After months of considering the implementation of a “Netflix-style” subscription model for hepatitis C virus (HCV) treatment, Louisiana has selected a subsidiary of Gilead Sciences, Asegua Therapeutics, as its partner for the unusual plan, Modern Healthcare reports. 

Asegua beat out three other companies to win the contract to provide direct-acting antivirals to all of Louisiana’s Medicaid patients and prisoners. Under the first-of-its-kind treatment model, rather than pay a per-patient treatment price, Louisiana will pay a flat fee to the drug manufacturer for unlimited access to one of its hepatitis C cures: sofosbuvir/velpatasvir (a generic version of Epclusa) over five years. During that period, the state will treat as many people as it can.

Louisiana has an estimated 39,000 people living with hepatitis C enrolled in its Medicaid program or incarcerated under the state’s Department of Corrections (DOC). Thus far, Medicaid and the DOC have significantly restricted access to hepatitis C medications, treating less than 3 percent of those on Medicaid and only a small number of inmates. As have many other states, Louisiana has long cited the high cost of hepatitis C treatment as the cause, estimating that paying for each individual’s treatment would cost around $760 million.

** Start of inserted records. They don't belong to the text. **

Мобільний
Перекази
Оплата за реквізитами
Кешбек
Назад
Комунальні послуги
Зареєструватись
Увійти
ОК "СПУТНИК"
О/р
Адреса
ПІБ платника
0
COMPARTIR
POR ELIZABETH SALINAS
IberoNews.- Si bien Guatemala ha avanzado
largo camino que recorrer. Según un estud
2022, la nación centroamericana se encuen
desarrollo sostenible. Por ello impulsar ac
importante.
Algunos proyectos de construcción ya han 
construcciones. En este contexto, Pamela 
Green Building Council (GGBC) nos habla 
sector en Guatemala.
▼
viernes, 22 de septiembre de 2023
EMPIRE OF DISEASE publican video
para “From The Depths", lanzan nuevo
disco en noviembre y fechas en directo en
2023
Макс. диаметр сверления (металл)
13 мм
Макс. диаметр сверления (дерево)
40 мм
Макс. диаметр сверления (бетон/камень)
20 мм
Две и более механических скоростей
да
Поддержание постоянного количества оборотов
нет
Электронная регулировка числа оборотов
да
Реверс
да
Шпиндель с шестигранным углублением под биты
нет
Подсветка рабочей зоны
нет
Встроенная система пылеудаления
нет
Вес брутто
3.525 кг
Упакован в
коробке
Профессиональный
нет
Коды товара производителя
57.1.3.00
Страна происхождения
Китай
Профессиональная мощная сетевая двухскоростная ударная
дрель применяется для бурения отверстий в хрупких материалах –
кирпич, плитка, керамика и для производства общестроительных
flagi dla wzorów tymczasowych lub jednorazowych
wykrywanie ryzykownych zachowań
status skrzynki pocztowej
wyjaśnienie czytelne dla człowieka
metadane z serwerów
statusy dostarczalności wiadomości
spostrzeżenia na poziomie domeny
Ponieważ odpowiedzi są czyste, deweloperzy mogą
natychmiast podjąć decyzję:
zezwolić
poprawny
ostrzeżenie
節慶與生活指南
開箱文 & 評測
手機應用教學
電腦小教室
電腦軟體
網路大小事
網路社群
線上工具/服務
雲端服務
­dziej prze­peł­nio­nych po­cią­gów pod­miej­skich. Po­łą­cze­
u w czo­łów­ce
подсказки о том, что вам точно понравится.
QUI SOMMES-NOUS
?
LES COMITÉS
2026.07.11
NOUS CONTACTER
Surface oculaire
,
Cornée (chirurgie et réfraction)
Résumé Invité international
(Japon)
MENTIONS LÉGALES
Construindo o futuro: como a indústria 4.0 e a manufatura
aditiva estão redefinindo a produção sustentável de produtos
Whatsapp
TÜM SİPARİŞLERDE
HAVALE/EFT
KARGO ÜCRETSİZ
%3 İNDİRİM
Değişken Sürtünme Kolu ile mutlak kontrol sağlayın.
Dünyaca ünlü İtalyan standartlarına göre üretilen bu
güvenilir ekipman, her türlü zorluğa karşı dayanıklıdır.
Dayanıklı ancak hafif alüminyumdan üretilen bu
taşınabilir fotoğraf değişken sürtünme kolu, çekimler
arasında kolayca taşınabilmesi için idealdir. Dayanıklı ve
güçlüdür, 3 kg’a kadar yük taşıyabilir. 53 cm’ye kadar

Though the amount of the deal has not been disclosed and is still being negotiated, Louisiana’s health department says its goal is to treat more than 10,000 Medicaid patients and prisoners by the end of 2020—about 25 percent of the state’s HCV-positive population. The contract is slated to begin July 1, 2019.

Meanwhile, state Medicaid and prison systems across the country will be monitoring Louisiana’s subscription-model program to gauge its success.